[Part of a data file]

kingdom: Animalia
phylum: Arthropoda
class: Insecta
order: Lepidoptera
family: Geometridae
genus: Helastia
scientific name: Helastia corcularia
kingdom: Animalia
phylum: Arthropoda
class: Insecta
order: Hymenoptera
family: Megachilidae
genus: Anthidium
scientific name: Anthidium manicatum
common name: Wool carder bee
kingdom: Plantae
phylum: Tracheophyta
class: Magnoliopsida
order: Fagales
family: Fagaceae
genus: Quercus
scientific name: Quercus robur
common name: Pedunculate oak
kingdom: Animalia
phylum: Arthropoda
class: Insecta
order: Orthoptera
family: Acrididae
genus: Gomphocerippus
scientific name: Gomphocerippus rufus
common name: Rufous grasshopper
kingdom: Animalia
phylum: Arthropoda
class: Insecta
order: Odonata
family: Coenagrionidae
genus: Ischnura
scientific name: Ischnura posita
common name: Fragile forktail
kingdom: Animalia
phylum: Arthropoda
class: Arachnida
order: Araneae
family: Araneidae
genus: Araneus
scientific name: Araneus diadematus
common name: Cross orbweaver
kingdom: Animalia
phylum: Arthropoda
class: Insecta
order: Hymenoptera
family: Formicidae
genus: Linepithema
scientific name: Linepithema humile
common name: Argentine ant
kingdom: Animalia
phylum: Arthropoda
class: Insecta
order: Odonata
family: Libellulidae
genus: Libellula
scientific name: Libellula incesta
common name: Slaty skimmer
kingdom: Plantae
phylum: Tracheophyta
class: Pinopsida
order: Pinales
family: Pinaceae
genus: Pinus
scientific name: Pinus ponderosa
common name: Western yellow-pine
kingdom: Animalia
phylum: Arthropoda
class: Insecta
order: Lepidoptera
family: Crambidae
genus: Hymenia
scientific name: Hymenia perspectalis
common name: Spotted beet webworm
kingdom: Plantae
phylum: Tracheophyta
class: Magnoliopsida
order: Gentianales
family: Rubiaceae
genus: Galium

__Challenge__
Copy every one of the lines above word for word.

__Expected answer__
kingdom: Animalia
phylum: Arthropoda
class: Insecta
order: Lepidoptera
family: Geometridae
genus: Helastia
scientific name: Helastia corcularia
kingdom: Animalia
phylum: Arthropoda
class: Insecta
order: Hymenoptera
family: Megachilidae
genus: Anthidium
scientific name: Anthidium manicatum
common name: Wool carder bee
kingdom: Plantae
phylum: Tracheophyta
class: Magnoliopsida
order: Fagales
family: Fagaceae
genus: Quercus
scientific name: Quercus robur
common name: Pedunculate oak
kingdom: Animalia
phylum: Arthropoda
class: Insecta
order: Orthoptera
family: Acrididae
genus: Gomphocerippus
scientific name: Gomphocerippus rufus
common name: Rufous grasshopper
kingdom: Animalia
phylum: Arthropoda
class: Insecta
order: Odonata
family: Coenagrionidae
genus: Ischnura
scientific name: Ischnura posita
common name: Fragile forktail
kingdom: Animalia
phylum: Arthropoda
class: Arachnida
order: Araneae
family: Araneidae
genus: Araneus
scientific name: Araneus diadematus
common name: Cross orbweaver
kingdom: Animalia
phylum: Arthropoda
class: Insecta
order: Hymenoptera
family: Formicidae
genus: Linepithema
scientific name: Linepithema humile
common name: Argentine ant
kingdom: Animalia
phylum: Arthropoda
class: Insecta
order: Odonata
family: Libellulidae
genus: Libellula
scientific name: Libellula incesta
common name: Slaty skimmer
kingdom: Plantae
phylum: Tracheophyta
class: Pinopsida
order: Pinales
family: Pinaceae
genus: Pinus
scientific name: Pinus ponderosa
common name: Western yellow-pine
kingdom: Animalia
phylum: Arthropoda
class: Insecta
order: Lepidoptera
family: Crambidae
genus: Hymenia
scientific name: Hymenia perspectalis
common name: Spotted beet webworm
kingdom: Plantae
phylum: Tracheophyta
class: Magnoliopsida
order: Gentianales
family: Rubiaceae
genus: Galium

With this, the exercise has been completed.